Voglio godere di una partita di calcio, di una serata tra maschi senza bassi giochi di parole e di viaggi alla scoperta del mondo senza i limiti della sicurezza per la mia incolumità.

So che posso ottenere molto nella mia vita individuale rispettando in primis me stessa, i miei bisogni di donna e miei sogni di essere umano. So altrettanto bene che non otterrò tutti i diritti che mi spettano restando isolata nella mia pratica individuale e che l’unione della piazza è necessaria per smuovere le coscienze sociali e politiche.

Ma non era oggi il giorno in cui questi movimenti andavano ingaggiati. Oggi resterà una protesta legata a un colore, a una festa che quasi nessun uomo al mondo considera storicamente valida.

Oggi avrei voluto fosse solo un giorno normale, un giorno da vivere senza la pena del traffico per lo sciopero dei trasporti – attivato contestualmente a quello delle donne – senza l’incubo delle donne che stanotte dovranno tornare a casa e saranno in difficoltà perché i bus notturni a Roma non sono garantiti.

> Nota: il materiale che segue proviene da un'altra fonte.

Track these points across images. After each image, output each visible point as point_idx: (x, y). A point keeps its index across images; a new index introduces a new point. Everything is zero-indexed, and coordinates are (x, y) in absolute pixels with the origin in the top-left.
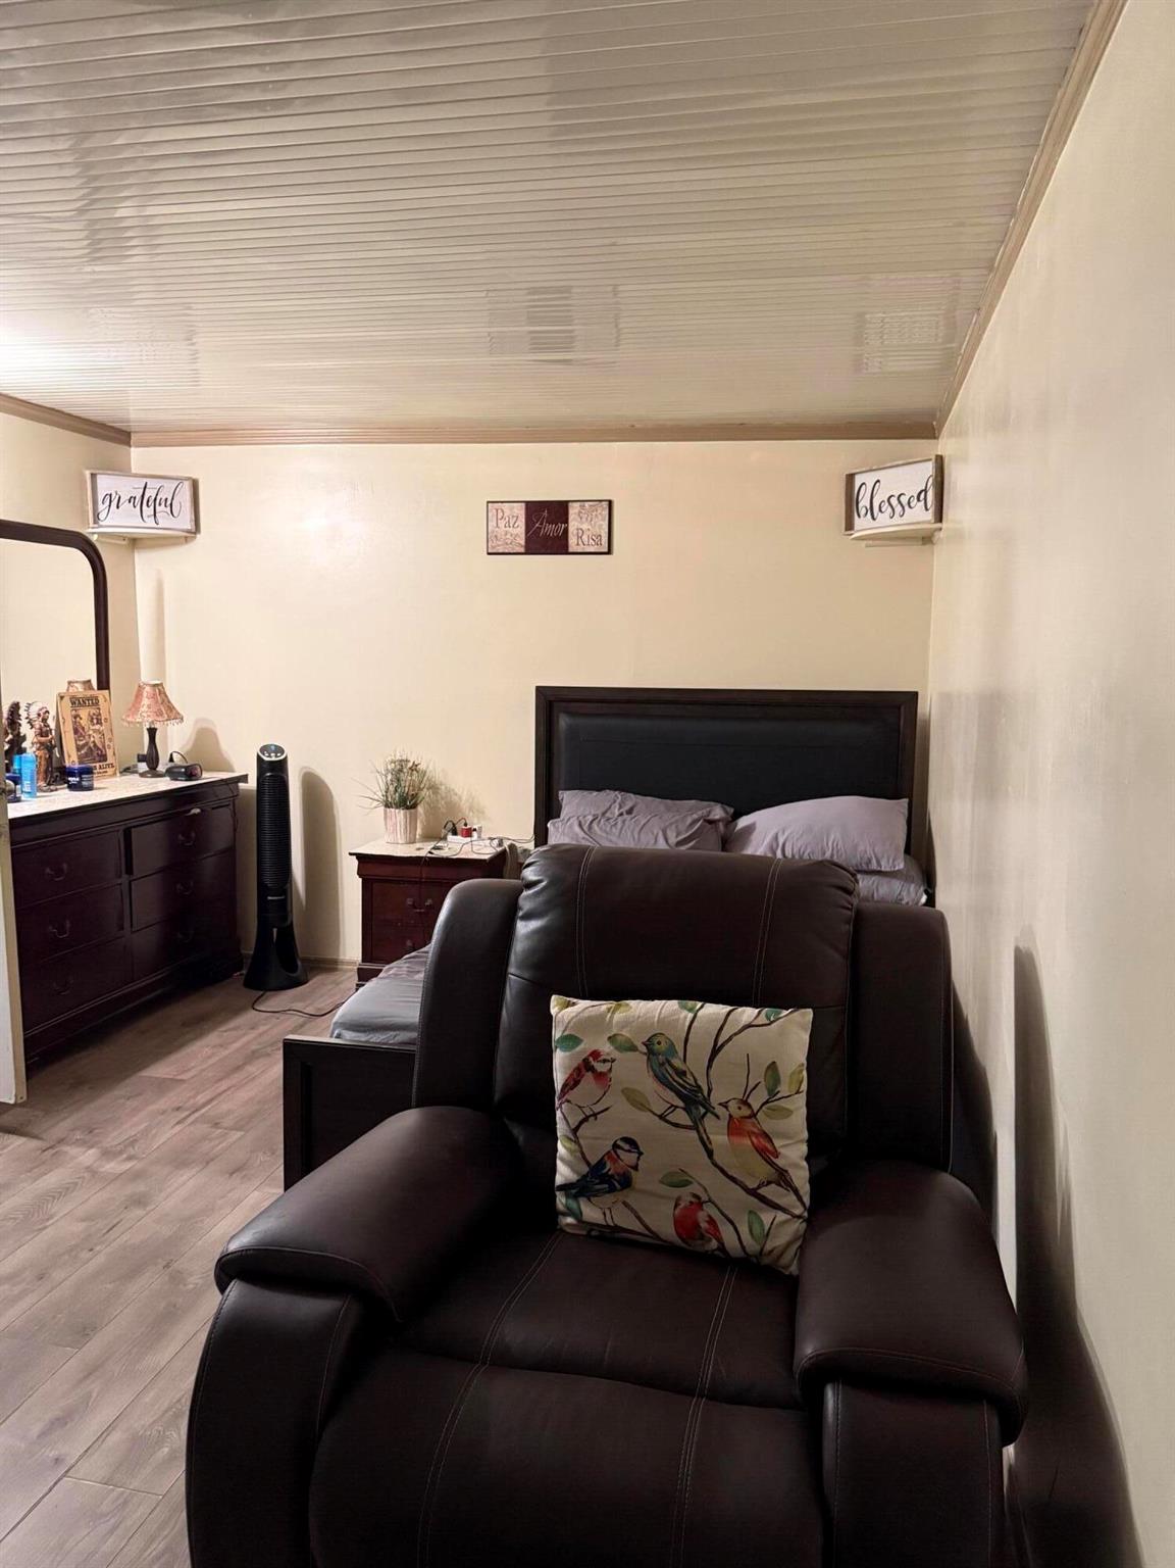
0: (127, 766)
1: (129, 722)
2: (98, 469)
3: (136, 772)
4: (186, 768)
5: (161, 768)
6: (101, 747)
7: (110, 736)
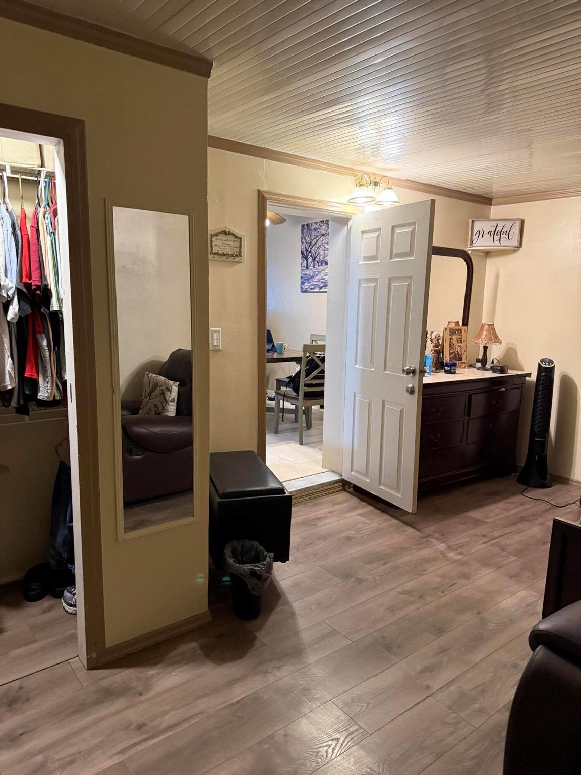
0: (471, 364)
1: (475, 343)
2: (475, 218)
3: (475, 367)
4: (501, 367)
5: (488, 366)
6: (460, 353)
7: (465, 349)
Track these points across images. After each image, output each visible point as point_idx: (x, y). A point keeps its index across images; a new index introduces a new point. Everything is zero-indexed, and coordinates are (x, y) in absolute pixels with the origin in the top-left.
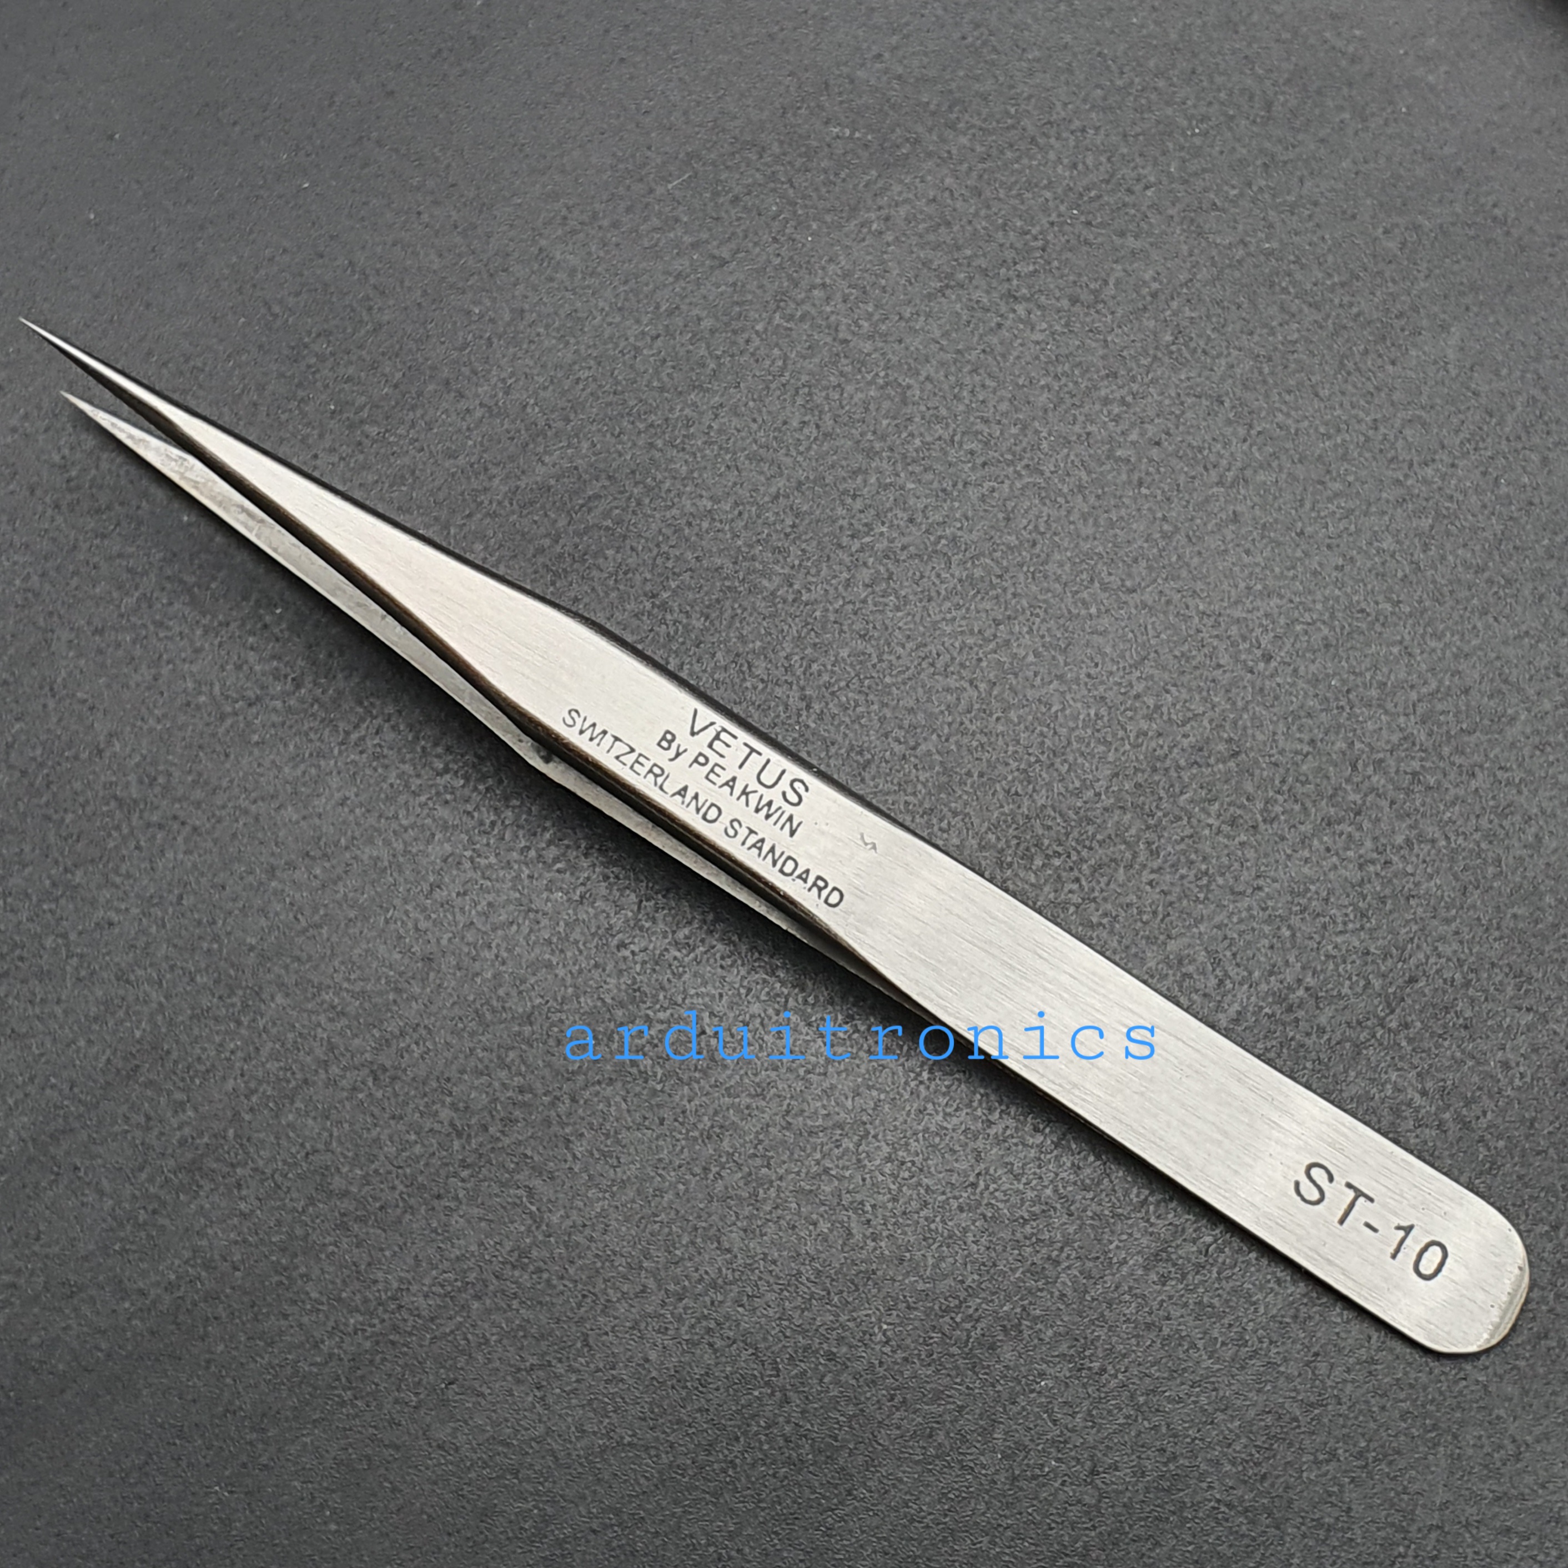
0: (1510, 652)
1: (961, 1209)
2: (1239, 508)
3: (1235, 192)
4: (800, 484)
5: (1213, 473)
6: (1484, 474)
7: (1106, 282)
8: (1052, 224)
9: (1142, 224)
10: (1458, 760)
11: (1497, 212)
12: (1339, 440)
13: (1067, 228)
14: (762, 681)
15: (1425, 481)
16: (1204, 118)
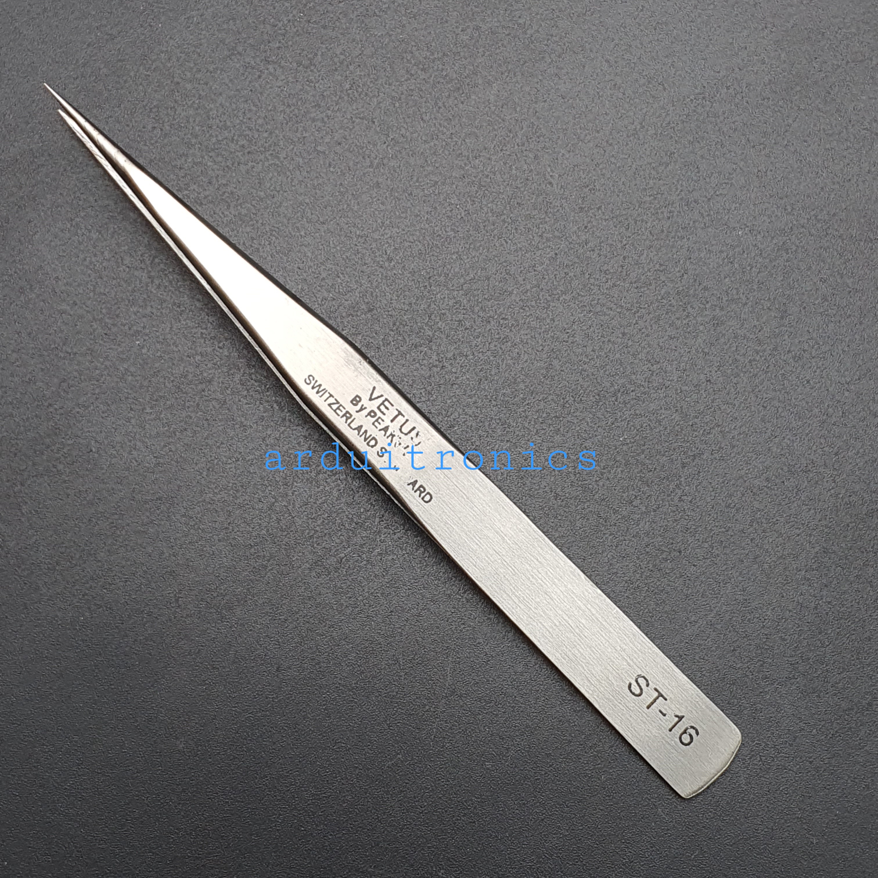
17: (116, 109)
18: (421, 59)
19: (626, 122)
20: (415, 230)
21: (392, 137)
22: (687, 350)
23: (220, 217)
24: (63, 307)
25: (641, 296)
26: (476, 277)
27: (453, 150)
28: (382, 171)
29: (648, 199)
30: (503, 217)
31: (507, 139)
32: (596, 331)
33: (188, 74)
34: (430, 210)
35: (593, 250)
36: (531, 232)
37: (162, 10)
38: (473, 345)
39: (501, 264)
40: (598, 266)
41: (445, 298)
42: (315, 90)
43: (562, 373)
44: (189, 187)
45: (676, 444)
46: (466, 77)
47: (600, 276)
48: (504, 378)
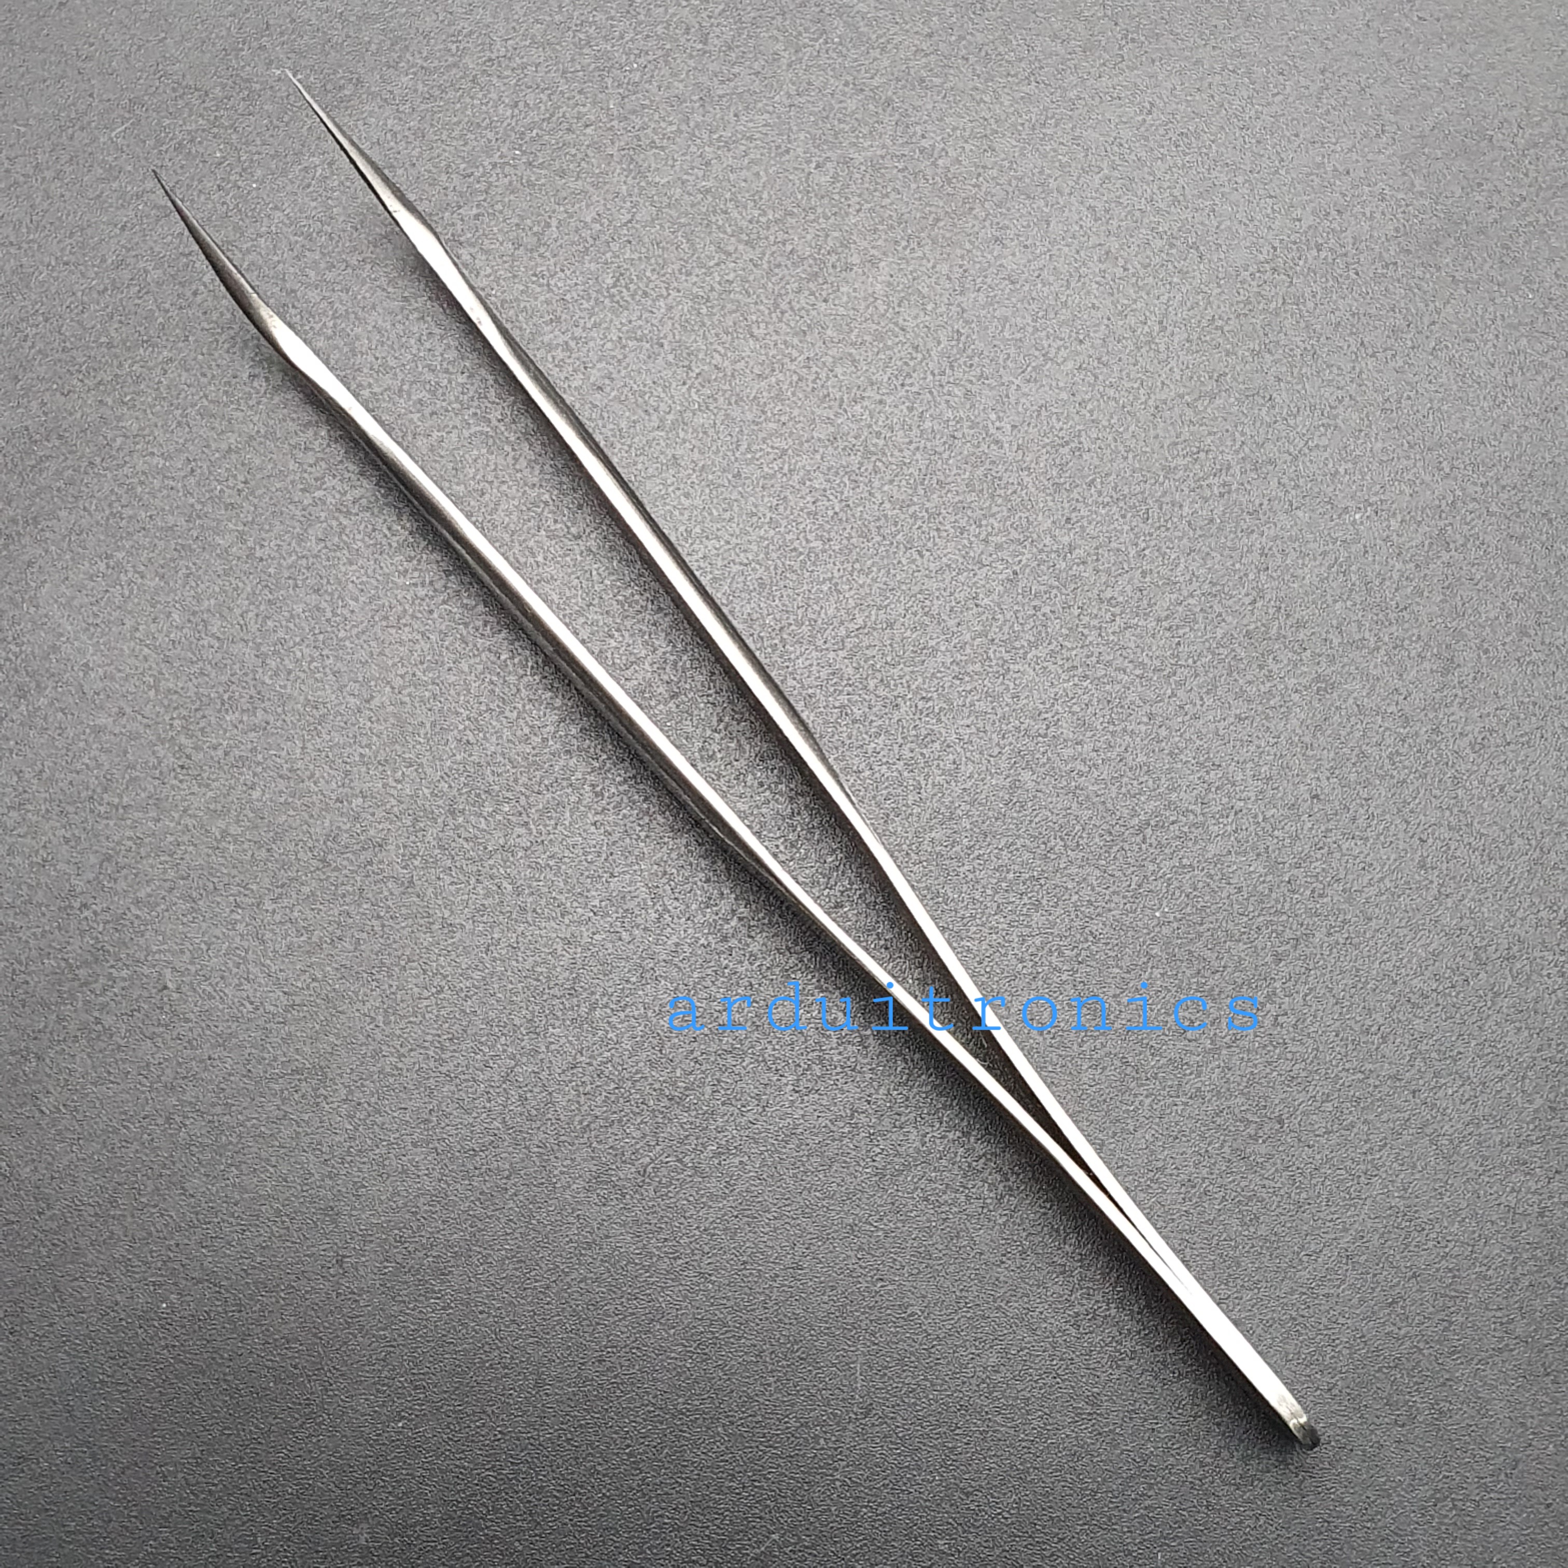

Oggi avrei voluto non vedere mimose costose e millantatrici, e nemmeno cortei fumanti di donne ai bordi delle strade.

Oggi avrei voluto fosse un giorno normale, per donne normali che serenamente ricordano le loro conquiste dell’ 8 marzo e orgogliose portano avanti la loro vita.

“La mia definizione di femminista è: femminista è un uomo o una donna che dice ‘sì, c’è un problema di genere oggi come oggi, e dobbiamo risolverlo, dobbiamo fare meglio’”, disse la scrittrice Chimamanda Ngozi Adichie durante una TED Talk del 2013.

La lotta – quella quotidiana – avrebbe potuto avere luogo domani e “fare meglio”.